The management of Nigerian Breweries Plc, yesterday said that it is raising N599.1 billion through a rights issue on the Nigerian Exchange Limited (NGX) to address its financial obligations.
The company is offering 22.6 billion ordinary shares at 50 kobo each, priced at N26.50 per share, allowing shareholders to buy 11 new shares for every five held.
Speaking to capital market community at company's "Facts Behind the Rights Issue" presentation in Lagos, the Company Secretary, Nigerian Breweries, Mr. Uaboi Agbebaku, stated that the proceeds will be used to clear the company's payables, including N328 billion in foreign exchange (FX) debts and N263 billion in repayments of local obligations.

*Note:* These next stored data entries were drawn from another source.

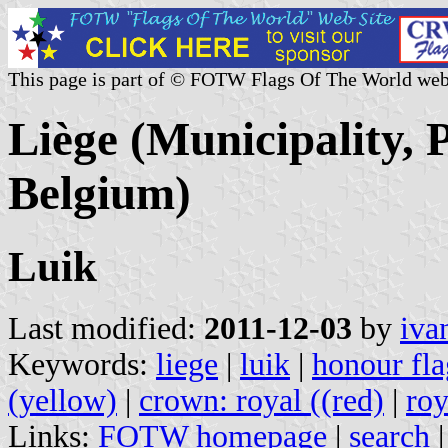
This page is part of © FOTW Flags Of The World web
Liège (Municipality, 
Belgium)
Luik
Last modified:
2011-12-03
by
iva
Keywords:
liege
|
luik
|
honour fla
(yellow)
|
crown: royal ((red)
|
roy
Links:
FOTW homepage
|
search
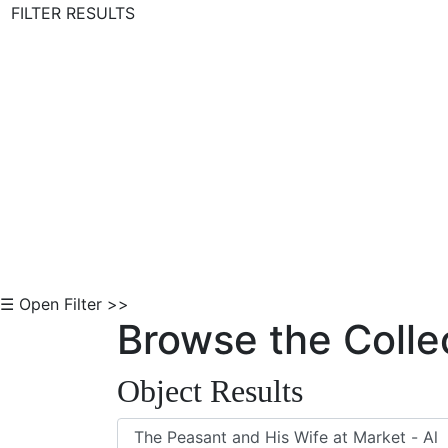
FILTER RESULTS
Skip to Content
☰ Open Filter >>
Browse the Colle
Object Results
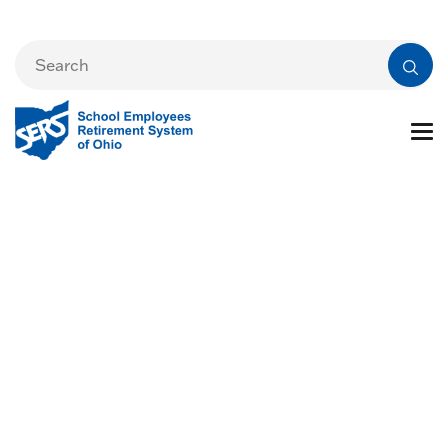
Alternative
Retirement Plans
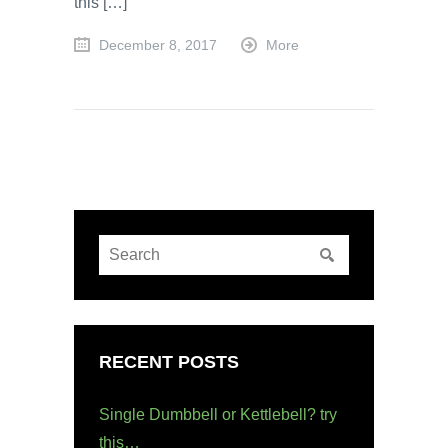
this […]
December 8, 2017
More
RECENT POSTS
Single Dumbbell or Kettlebell? try
this…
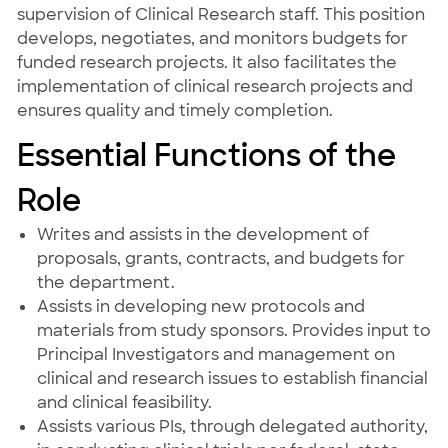
supervision of Clinical Research staff. This position
develops, negotiates, and monitors budgets for
funded research projects. It also facilitates the
implementation of clinical research projects and
ensures quality and timely completion.
Essential Functions of the
Role
Writes and assists in the development of
proposals, grants, contracts, and budgets for
the department.
Assists in developing new protocols and
materials from study sponsors. Provides input to
Principal Investigators and management on
clinical and research issues to establish financial
and clinical feasibility.
Assists various PIs, through delegated authority,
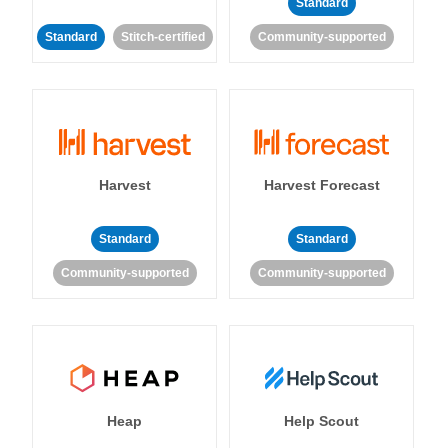
Standard
Standard
Stitch-certified
Community-supported
Harvest
Harvest Forecast
Standard
Standard
Community-supported
Community-supported
Heap
Help Scout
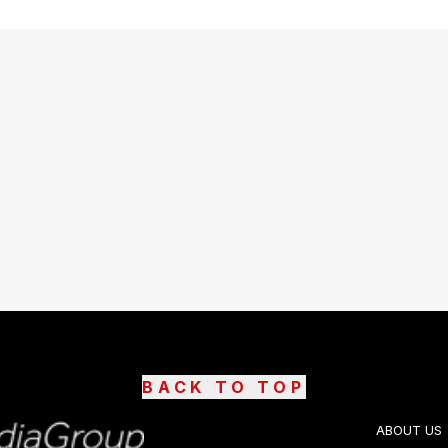
BACK TO TOP
ABOUT US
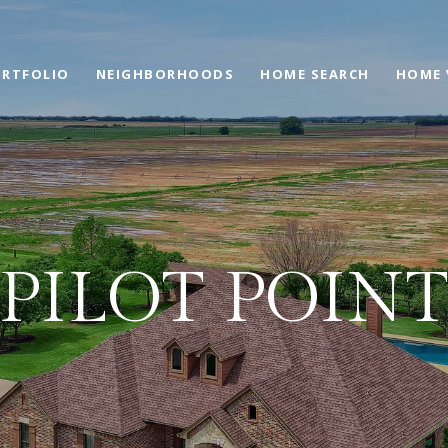
RTFOLIO
NEIGHBORHOODS
HOME SEARCH
HOME 
PILOT POIN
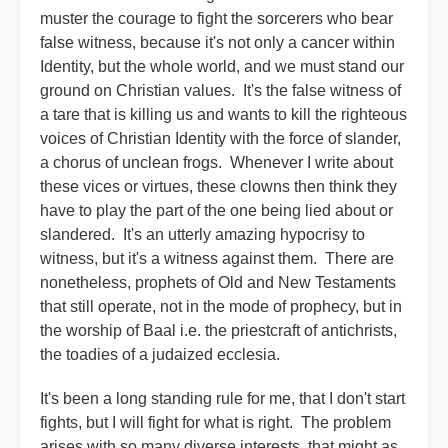
muster the courage to fight the sorcerers who bear
false witness, because it's not only a cancer within
Identity, but the whole world, and we must stand our
ground on Christian values. It's the false witness of
a tare that is killing us and wants to kill the righteous
voices of Christian Identity with the force of slander,
a chorus of unclean frogs. Whenever I write about
these vices or virtues, these clowns then think they
have to play the part of the one being lied about or
slandered. It's an utterly amazing hypocrisy to
witness, but it's a witness against them. There are
nonetheless, prophets of Old and New Testaments
that still operate, not in the mode of prophecy, but in
the worship of Baal i.e. the priestcraft of antichrists,
the toadies of a judaized ecclesia.
It's been a long standing rule for me, that I don't start
fights, but I will fight for what is right. The problem
arises with so many diverse interests, that might as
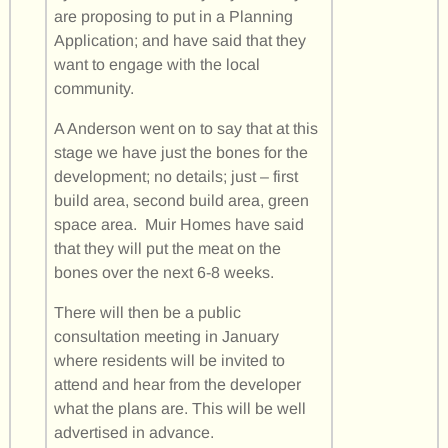
are proposing to put in a Planning
Application; and have said that they
want to engage with the local
community.
A Anderson went on to say that at this
stage we have just the bones for the
development; no details; just – first
build area, second build area, green
space area. Muir Homes have said
that they will put the meat on the
bones over the next 6-8 weeks.
There will then be a public
consultation meeting in January
where residents will be invited to
attend and hear from the developer
what the plans are. This will be well
advertised in advance.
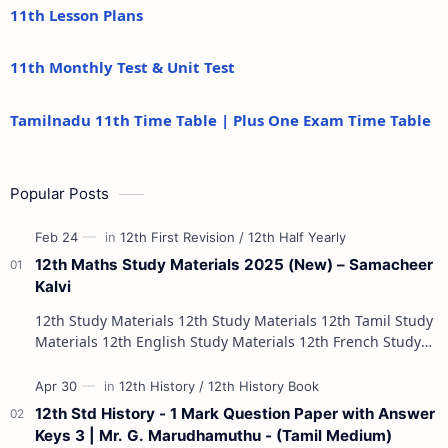
11th Lesson Plans
11th Monthly Test & Unit Test
Tamilnadu 11th Time Table | Plus One Exam Time Table
Popular Posts
12th Maths Study Materials 2025 (New) – Samacheer
Kalvi
12th Study Materials 12th Study Materials 12th Tamil Study
Materials 12th English Study Materials 12th French Study
Materials 12th Maths St…
12th Std History - 1 Mark Question Paper with Answer
Keys 3 | Mr. G. Marudhamuthu - (Tamil Medium)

Agbebaku stressed that the move is aimed at eliminating FX losses from the company's balance sheet and reducing its interest burden on local debts, amid Nigeria's 26 per cent Monetary Policy Rate (MPR).
"Our FX losses are substantial, and clearing these obligations will stabilize our profit and loss accounts. We are also working to reduce local bank debts. The impact of that also is that it will eventually reduce the interest burden that we are carrying, which has been a significant financial strain," Agbebaku stated.

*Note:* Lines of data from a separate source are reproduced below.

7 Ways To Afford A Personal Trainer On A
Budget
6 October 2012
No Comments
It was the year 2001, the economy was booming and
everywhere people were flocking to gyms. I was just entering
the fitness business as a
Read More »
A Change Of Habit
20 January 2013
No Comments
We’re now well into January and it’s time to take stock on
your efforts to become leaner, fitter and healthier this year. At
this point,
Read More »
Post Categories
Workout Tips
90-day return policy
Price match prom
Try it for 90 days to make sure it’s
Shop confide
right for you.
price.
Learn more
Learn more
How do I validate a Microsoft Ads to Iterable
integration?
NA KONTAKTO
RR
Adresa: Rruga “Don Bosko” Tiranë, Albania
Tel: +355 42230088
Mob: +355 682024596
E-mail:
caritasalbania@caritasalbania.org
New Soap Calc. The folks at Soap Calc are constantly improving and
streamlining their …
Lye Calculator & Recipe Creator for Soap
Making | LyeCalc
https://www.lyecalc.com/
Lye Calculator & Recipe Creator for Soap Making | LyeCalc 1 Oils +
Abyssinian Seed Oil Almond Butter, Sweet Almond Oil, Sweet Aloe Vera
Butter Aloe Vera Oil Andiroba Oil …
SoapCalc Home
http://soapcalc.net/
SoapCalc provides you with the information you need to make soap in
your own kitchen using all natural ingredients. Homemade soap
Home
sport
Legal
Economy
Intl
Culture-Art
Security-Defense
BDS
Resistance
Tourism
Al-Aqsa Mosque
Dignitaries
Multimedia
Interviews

Nigerian Breweries had faced a challenging financial period, posting a loss after tax of N85.3 billion for the first half of 2024, mainly due to rising inflation, FX costs, operating expenses, and broader economic headwinds.
Concerned about the company's health, Shareholders present urged the company to mitigate future FX risks by exploring forward-looking strategies, including backward integration and increased investment in Research and Development to reduce dependence on imported raw materials.
The Company's Managing Director, Hans Essaadi, noted that while the company was ramping up efforts in areas possible to return to profitability, Nigeria's volatility and the broader economic challenges were impacting its performance.
He, however, expressed optimism stressing that "We have completely future-proofed our business. Some measures taken by the new administration in the country are very painful, but the belief is that we would begin to see positive outcomes in the mid-long term. The moment we see inflation, interest rates and other economic indicators become better, I can assure you that the results will be better."
Essaadi revealed that Heineken, the parent company, holding over 67 per cent of its equity had suspended the interest they charged on their foreign loan to enable the company to meet up with the financial obligations.
"Despite economic pressures, he reiterated the company's commitment. "We have been in this market for nearly 80 years and weathered many storms. This rights issue is essential to stabilizing our balance sheet and ensuring long-term growth," he said.
He noted that the company had expanded its portfolio with the acquisition of Distell Nigeria, marking its entry into the wine, spirits, and ready-to-drink segments. This is believed would further improve profitability and ensure a strong future presence in the Nigerian market.
Earlier, Chief Executive Officer, Nigeria Exchange Ltd.(NGX), Jude Chiemeka expressed satisfaction that Nigerian Breweries chose the platform to present its financial performance, operational updates, and strategic plans for its Rights Issue.
Chiemeka noted that sharing timely and accurate data is essential for driving market activity, as it strengthens trust and fosters greater participation.
He added that in the face of ongoing economic challenges, NGX acknowledges the commendable efforts of Nigerian Breweries's Board and Management in enhancing operations, promoting business continuity, and restoring investor confidence.
"Your dedication to these goals reflects the resilience and adaptability that are essential in today's market environment.
"I, therefore, use this opportunity to invite Nigerian Breweries Plc and all stakeholders to leverage the benefits of listing on the Exchange, including improved access to capital, increased global profile and access to liquidity," he said.